When Fairness Fails
Something I’ve been thinking about a lot lately? Fairness.
We need to talk about fairness.
Here is what I know and what I’ve experienced when things are “fair”
Fairness is tidy.
Fairness is measurable.
Fairness makes adults feel like we’ve done our job and fans the ego of those who made the cut.
Fairness is “yes or no”, “right or wrong”, “in or out” “black or white”. It leaves no room for nuance.
Everyone auditions.
Everyone is judged by the same criteria.
If you can meet said criteria you are in. If you cannot you are out.
Fair.
Except here’s the problem:
Fairness assumes we all started from the same place. Fairness assumes some sort of sameness.
The thing about it is, we didn’t, and we are not.
Fairness, with all its good intentions, often protects systems more than it protects people.

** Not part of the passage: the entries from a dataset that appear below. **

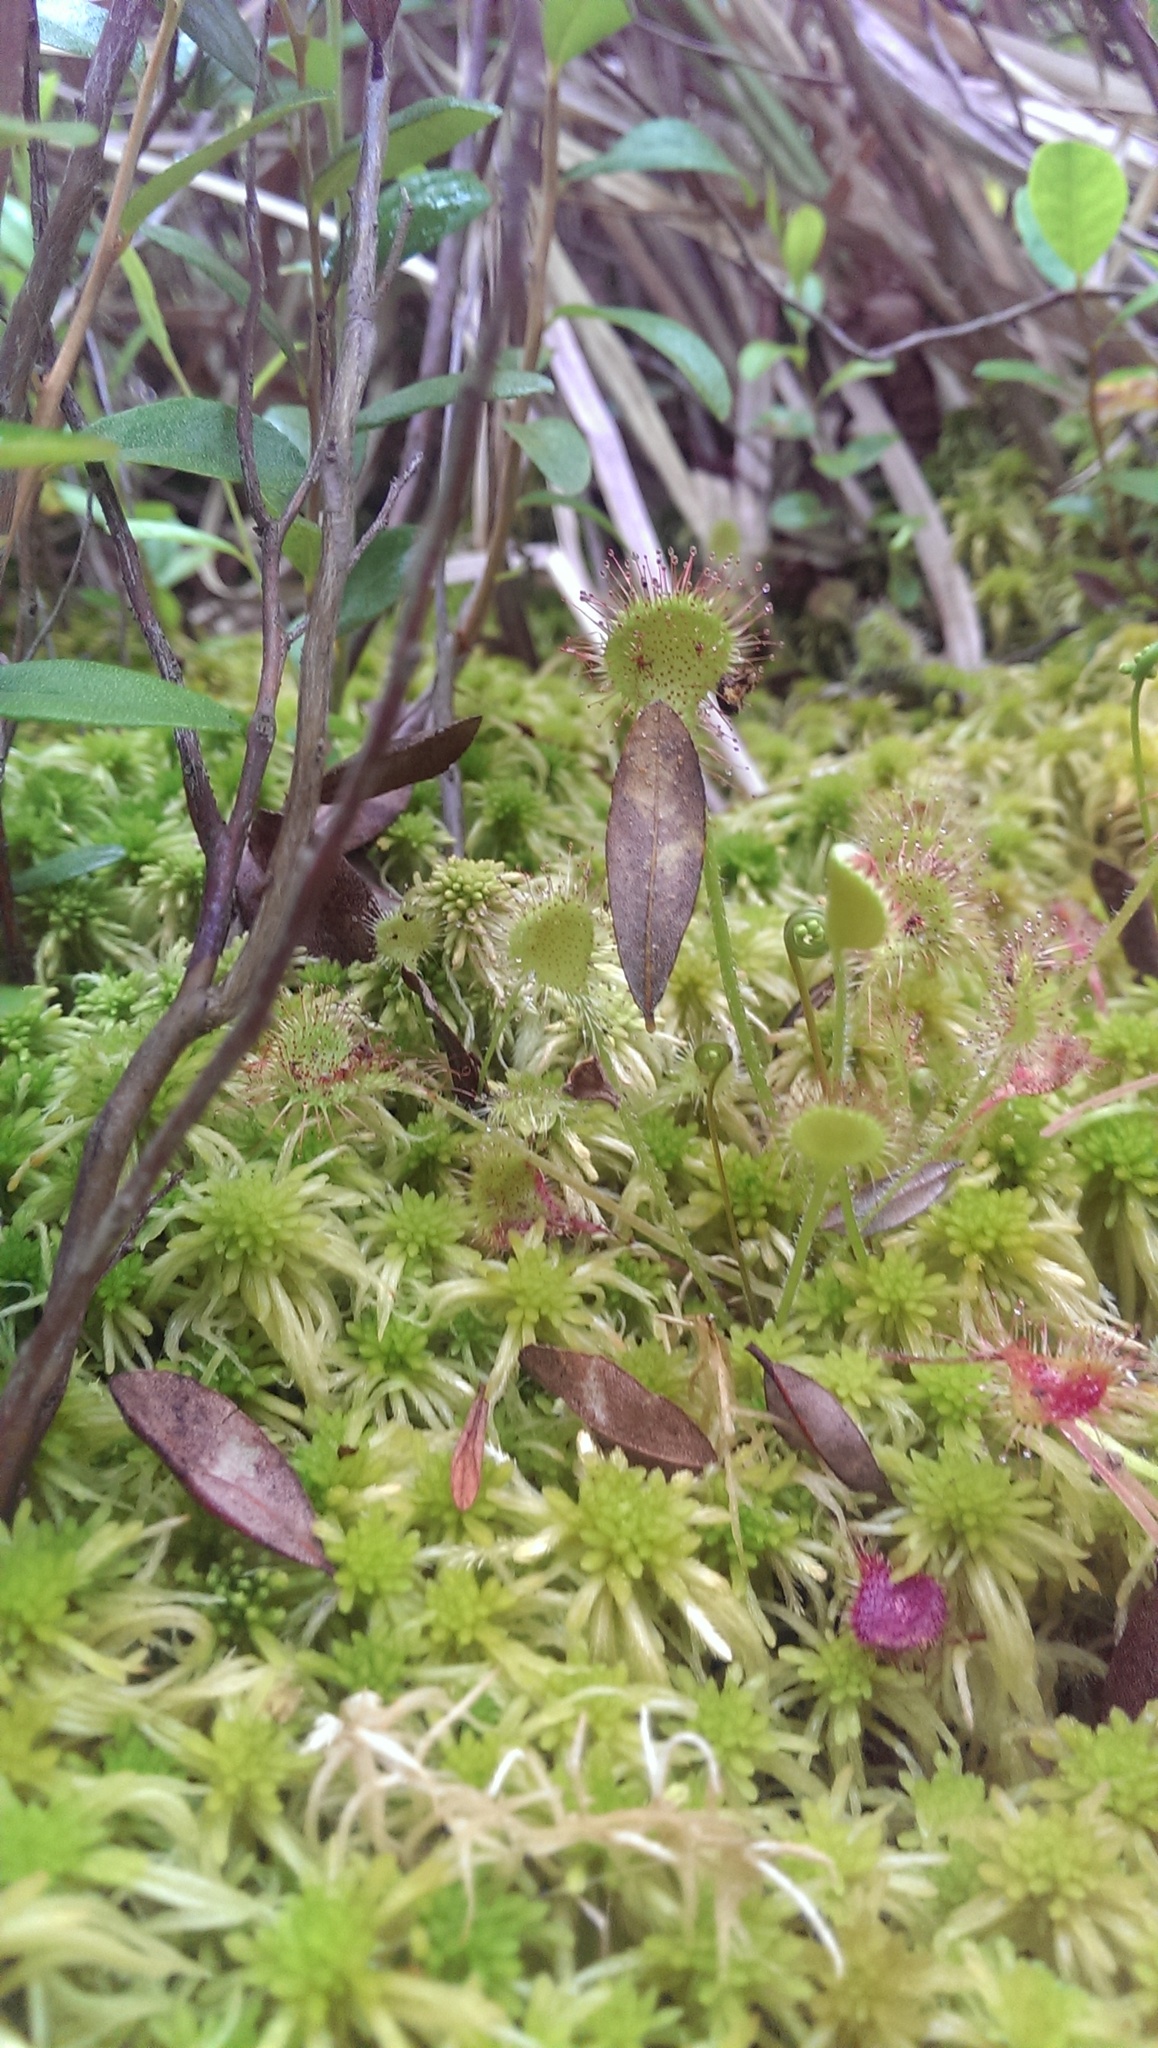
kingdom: Plantae
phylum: Tracheophyta
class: Magnoliopsida
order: Caryophyllales
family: Droseraceae
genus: Drosera
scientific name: Drosera rotundifolia
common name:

And when someone says, “Well, it’s not fair if we include that person when they didn’t meet the same criteria.” what they’re often really saying is, “We do not see the benefit in adjusting the system.”
Now, let’s talk about Inclusion: Inclusion asks harder questions.
Inclusion asks:
Who did this process leave out?
Who was this designed for?
Who never had a real chance?
Inclusion ushers us into imagination.
It makes a way for creativity.
It requires us to hold discomfort without getting defensive.
Inclusion invites us into a way of being that is expansive.
Fairness says, “These are the rules.”
Inclusion says, “Let’s re-examine the rules.”
Fairness maintains order.
Inclusion changes outcomes.
If a child is excluded because of a skill they cannot change, and no alternative pathway is offered, that is not neutral. It may feel procedural. It may feel objective. But outcomes matter.
If the result is the same group of kids always getting access and the same group always being told “maybe next time,” or “what about the special program?” then the system is not inclusive and it will remain stale and stagnant.
Here’s what I believe:
It is not radical to ask for creative pathways.
It is not unreasonable to expect thoughtful accommodation.
It is not “special treatment” to remove barriers that never needed to exist in the first place.
It is justice.
And justice is rarely ordered and tidy.
So here’s my invitation to you:
This week, look at one system in your world — your classroom, your workplace, your team, your church, your community group.
Ask yourself:
Are we being fair?
Or are we being inclusive?
Who might be sitting just outside the door because the criteria never considered them? Or who might be sitting alone at home because no matter how hard they try, they never would have met the criteria? Are we better as humans, better systemically because we left them out completely?
And what would it look like — not to lower the bar — but to widen the doorway?
Because fairness is comfortable.
Inclusion is courageous.
And courage is what moves us forward.